What you are asked to do
Please give the entries below again exactly, omitting every picture.

(Provided data begins)

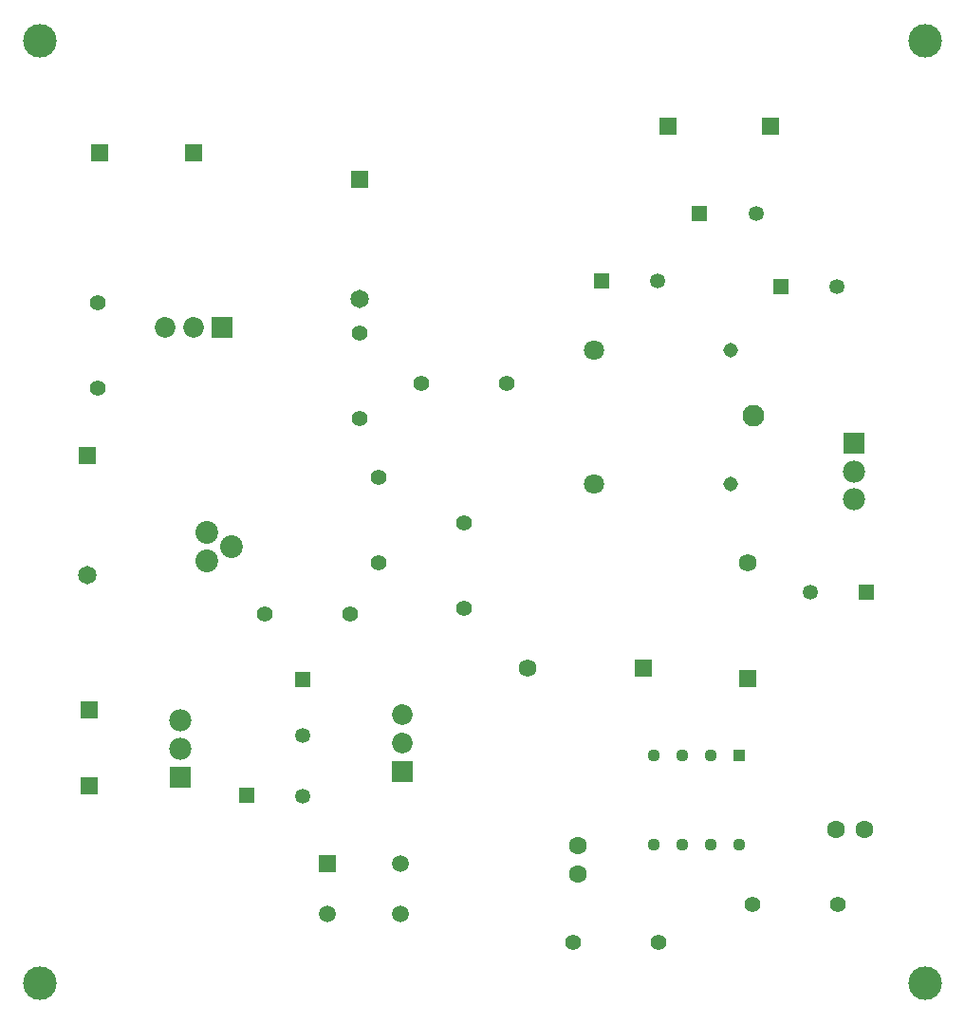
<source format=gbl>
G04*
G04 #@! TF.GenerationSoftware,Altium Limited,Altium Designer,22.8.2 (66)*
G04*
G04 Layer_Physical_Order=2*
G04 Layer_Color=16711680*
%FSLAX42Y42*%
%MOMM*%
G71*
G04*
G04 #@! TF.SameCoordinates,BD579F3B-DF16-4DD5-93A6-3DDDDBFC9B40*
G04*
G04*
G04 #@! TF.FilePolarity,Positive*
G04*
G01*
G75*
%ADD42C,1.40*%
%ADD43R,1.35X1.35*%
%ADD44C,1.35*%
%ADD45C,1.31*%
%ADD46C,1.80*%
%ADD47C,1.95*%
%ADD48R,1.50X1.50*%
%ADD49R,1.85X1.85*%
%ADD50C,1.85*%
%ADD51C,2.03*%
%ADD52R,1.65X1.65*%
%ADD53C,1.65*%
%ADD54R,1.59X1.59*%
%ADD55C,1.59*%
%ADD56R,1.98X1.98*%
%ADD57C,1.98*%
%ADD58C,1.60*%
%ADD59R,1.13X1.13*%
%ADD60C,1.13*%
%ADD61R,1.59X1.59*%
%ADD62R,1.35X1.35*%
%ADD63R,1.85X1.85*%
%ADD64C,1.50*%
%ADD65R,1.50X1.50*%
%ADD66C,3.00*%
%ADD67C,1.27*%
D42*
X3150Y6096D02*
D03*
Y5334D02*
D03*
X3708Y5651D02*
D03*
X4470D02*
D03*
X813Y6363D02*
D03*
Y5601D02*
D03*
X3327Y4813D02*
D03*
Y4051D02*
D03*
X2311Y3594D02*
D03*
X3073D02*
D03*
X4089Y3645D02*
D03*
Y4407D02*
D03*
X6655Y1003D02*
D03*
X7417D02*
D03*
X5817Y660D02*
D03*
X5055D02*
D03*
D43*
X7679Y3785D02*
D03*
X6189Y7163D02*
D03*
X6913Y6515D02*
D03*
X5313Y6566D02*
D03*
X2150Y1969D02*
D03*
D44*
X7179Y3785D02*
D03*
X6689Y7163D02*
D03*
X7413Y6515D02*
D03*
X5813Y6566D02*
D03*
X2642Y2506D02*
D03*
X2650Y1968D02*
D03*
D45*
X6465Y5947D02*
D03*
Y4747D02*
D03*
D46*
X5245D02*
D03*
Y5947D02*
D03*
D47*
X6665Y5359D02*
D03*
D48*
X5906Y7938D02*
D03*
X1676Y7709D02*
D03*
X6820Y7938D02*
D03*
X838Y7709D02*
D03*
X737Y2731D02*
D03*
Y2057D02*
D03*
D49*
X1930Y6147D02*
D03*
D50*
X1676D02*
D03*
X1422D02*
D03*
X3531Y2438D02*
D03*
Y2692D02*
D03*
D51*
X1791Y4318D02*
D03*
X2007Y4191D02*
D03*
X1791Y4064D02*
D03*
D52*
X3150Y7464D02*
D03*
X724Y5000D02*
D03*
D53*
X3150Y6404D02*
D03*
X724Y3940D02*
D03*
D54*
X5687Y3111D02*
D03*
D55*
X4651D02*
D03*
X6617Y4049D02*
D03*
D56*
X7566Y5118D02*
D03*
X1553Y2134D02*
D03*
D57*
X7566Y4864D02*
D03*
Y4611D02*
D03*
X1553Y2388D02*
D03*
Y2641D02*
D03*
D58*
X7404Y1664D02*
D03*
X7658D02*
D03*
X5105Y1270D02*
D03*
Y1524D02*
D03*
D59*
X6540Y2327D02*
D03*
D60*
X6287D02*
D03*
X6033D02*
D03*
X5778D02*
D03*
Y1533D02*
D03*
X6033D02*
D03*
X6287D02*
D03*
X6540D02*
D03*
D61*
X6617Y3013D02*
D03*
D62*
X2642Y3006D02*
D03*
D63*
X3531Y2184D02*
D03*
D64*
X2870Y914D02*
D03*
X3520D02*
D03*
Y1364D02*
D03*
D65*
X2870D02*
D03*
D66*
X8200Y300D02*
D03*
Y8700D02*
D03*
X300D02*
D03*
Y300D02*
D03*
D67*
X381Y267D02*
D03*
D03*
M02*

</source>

(Provided data ends)

Answer section
<source format=gbl>
G04*
G04 #@! TF.GenerationSoftware,Altium Limited,Altium Designer,22.8.2 (66)*
G04*
G04 Layer_Physical_Order=2*
G04 Layer_Color=16711680*
%FSLAX42Y42*%
%MOMM*%
G71*
G04*
G04 #@! TF.SameCoordinates,BD579F3B-DF16-4DD5-93A6-3DDDDBFC9B40*
G04*
G04*
G04 #@! TF.FilePolarity,Positive*
G04*
G01*
G75*
%ADD42C,1.40*%
%ADD43R,1.35X1.35*%
%ADD44C,1.35*%
%ADD45C,1.31*%
%ADD46C,1.80*%
%ADD47C,1.95*%
%ADD48R,1.50X1.50*%
%ADD49R,1.85X1.85*%
%ADD50C,1.85*%
%ADD51C,2.03*%
%ADD52R,1.65X1.65*%
%ADD53C,1.65*%
%ADD54R,1.59X1.59*%
%ADD55C,1.59*%
%ADD56R,1.98X1.98*%
%ADD57C,1.98*%
%ADD58C,1.60*%
%ADD59R,1.13X1.13*%
%ADD60C,1.13*%
%ADD61R,1.59X1.59*%
%ADD62R,1.35X1.35*%
%ADD63R,1.85X1.85*%
%ADD64C,1.50*%
%ADD65R,1.50X1.50*%
%ADD66C,3.00*%
%ADD67C,1.27*%
D42*
X3150Y6096D02*
D03*
Y5334D02*
D03*
X3708Y5651D02*
D03*
X4470D02*
D03*
X813Y6363D02*
D03*
Y5601D02*
D03*
X3327Y4813D02*
D03*
Y4051D02*
D03*
X2311Y3594D02*
D03*
X3073D02*
D03*
X4089Y3645D02*
D03*
Y4407D02*
D03*
X6655Y1003D02*
D03*
X7417D02*
D03*
X5817Y660D02*
D03*
X5055D02*
D03*
D43*
X7679Y3785D02*
D03*
X6189Y7163D02*
D03*
X6913Y6515D02*
D03*
X5313Y6566D02*
D03*
X2150Y1969D02*
D03*
D44*
X7179Y3785D02*
D03*
X6689Y7163D02*
D03*
X7413Y6515D02*
D03*
X5813Y6566D02*
D03*
X2642Y2506D02*
D03*
X2650Y1968D02*
D03*
D45*
X6465Y5947D02*
D03*
Y4747D02*
D03*
D46*
X5245D02*
D03*
Y5947D02*
D03*
D47*
X6665Y5359D02*
D03*
D48*
X5906Y7938D02*
D03*
X1676Y7709D02*
D03*
X6820Y7938D02*
D03*
X838Y7709D02*
D03*
X737Y2731D02*
D03*
Y2057D02*
D03*
D49*
X1930Y6147D02*
D03*
D50*
X1676D02*
D03*
X1422D02*
D03*
X3531Y2438D02*
D03*
Y2692D02*
D03*
D51*
X1791Y4318D02*
D03*
X2007Y4191D02*
D03*
X1791Y4064D02*
D03*
D52*
X3150Y7464D02*
D03*
X724Y5000D02*
D03*
D53*
X3150Y6404D02*
D03*
X724Y3940D02*
D03*
D54*
X5687Y3111D02*
D03*
D55*
X4651D02*
D03*
X6617Y4049D02*
D03*
D56*
X7566Y5118D02*
D03*
X1553Y2134D02*
D03*
D57*
X7566Y4864D02*
D03*
Y4611D02*
D03*
X1553Y2388D02*
D03*
Y2641D02*
D03*
D58*
X7404Y1664D02*
D03*
X7658D02*
D03*
X5105Y1270D02*
D03*
Y1524D02*
D03*
D59*
X6540Y2327D02*
D03*
D60*
X6287D02*
D03*
X6033D02*
D03*
X5778D02*
D03*
Y1533D02*
D03*
X6033D02*
D03*
X6287D02*
D03*
X6540D02*
D03*
D61*
X6617Y3013D02*
D03*
D62*
X2642Y3006D02*
D03*
D63*
X3531Y2184D02*
D03*
D64*
X2870Y914D02*
D03*
X3520D02*
D03*
Y1364D02*
D03*
D65*
X2870D02*
D03*
D66*
X8200Y300D02*
D03*
Y8700D02*
D03*
X300D02*
D03*
Y300D02*
D03*
D67*
X381Y267D02*
D03*
D03*
M02*

</source>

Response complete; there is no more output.